### [BRIEF]
Bring back every record exactly, except for the pictures, which stay out.

### [DATA PROVIDED]

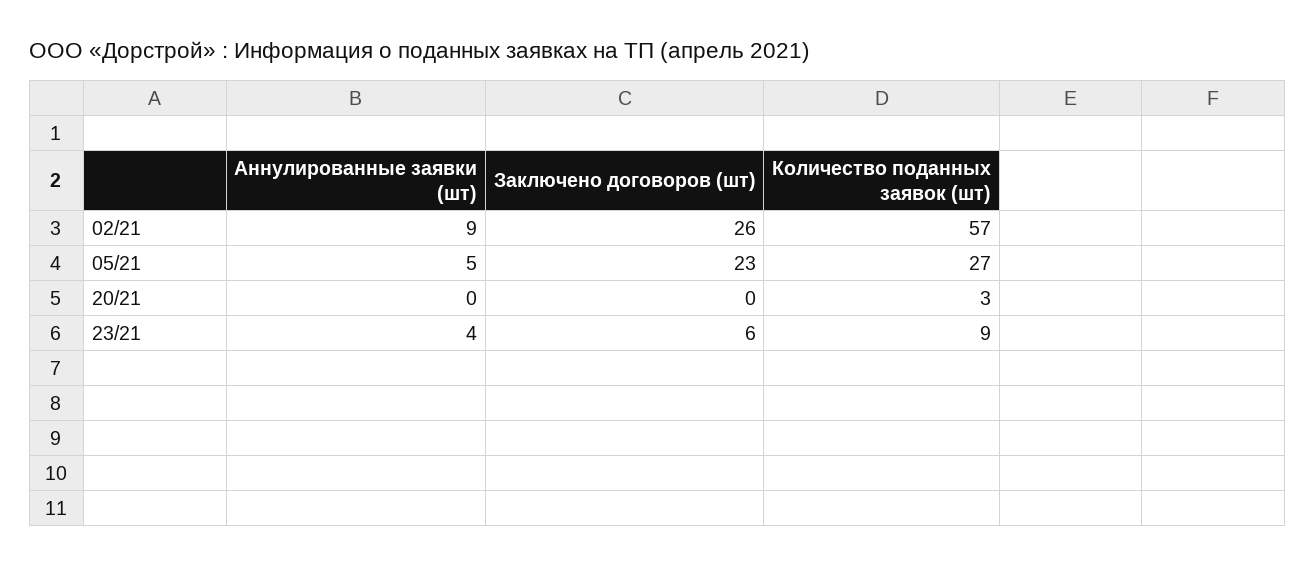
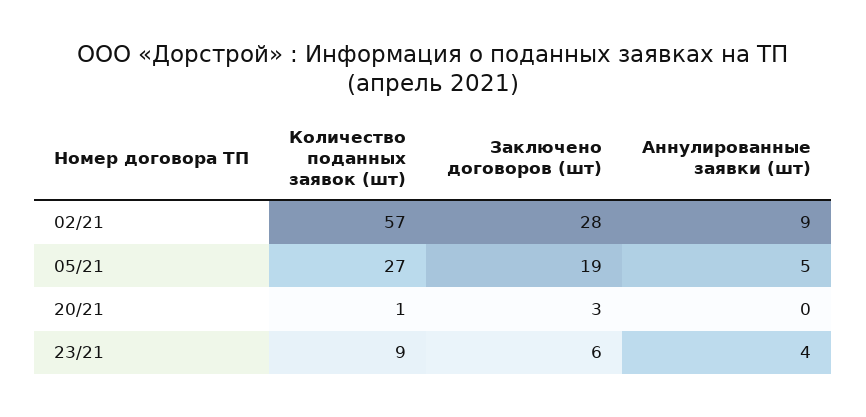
  {
    "Аннулированные заявки (шт)": {
      "02/21": 9,
      "05/21": 5,
      "20/21": 0,
      "23/21": 4
    },
    "Заключено договоров (шт)": {
-     "02/21": 26,
+     "02/21": 28,
-     "05/21": 23,
+     "05/21": 19,
-     "20/21": 0,
+     "20/21": 3,
      "23/21": 6
    },
    "Количество поданных заявок (шт)": {
      "02/21": 57,
      "05/21": 27,
-     "20/21": 3,
+     "20/21": 1,
      "23/21": 9
    }
  }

### [EXERCISE ANSWER]
  {
    "Аннулированные заявки (шт)": {
      "02/21": 9,
      "05/21": 5,
      "20/21": 0,
      "23/21": 4
    },
    "Заключено договоров (шт)": {
-     "02/21": 26,
+     "02/21": 28,
-     "05/21": 23,
+     "05/21": 19,
-     "20/21": 0,
+     "20/21": 3,
      "23/21": 6
    },
    "Количество поданных заявок (шт)": {
      "02/21": 57,
      "05/21": 27,
-     "20/21": 3,
+     "20/21": 1,
      "23/21": 9
    }
  }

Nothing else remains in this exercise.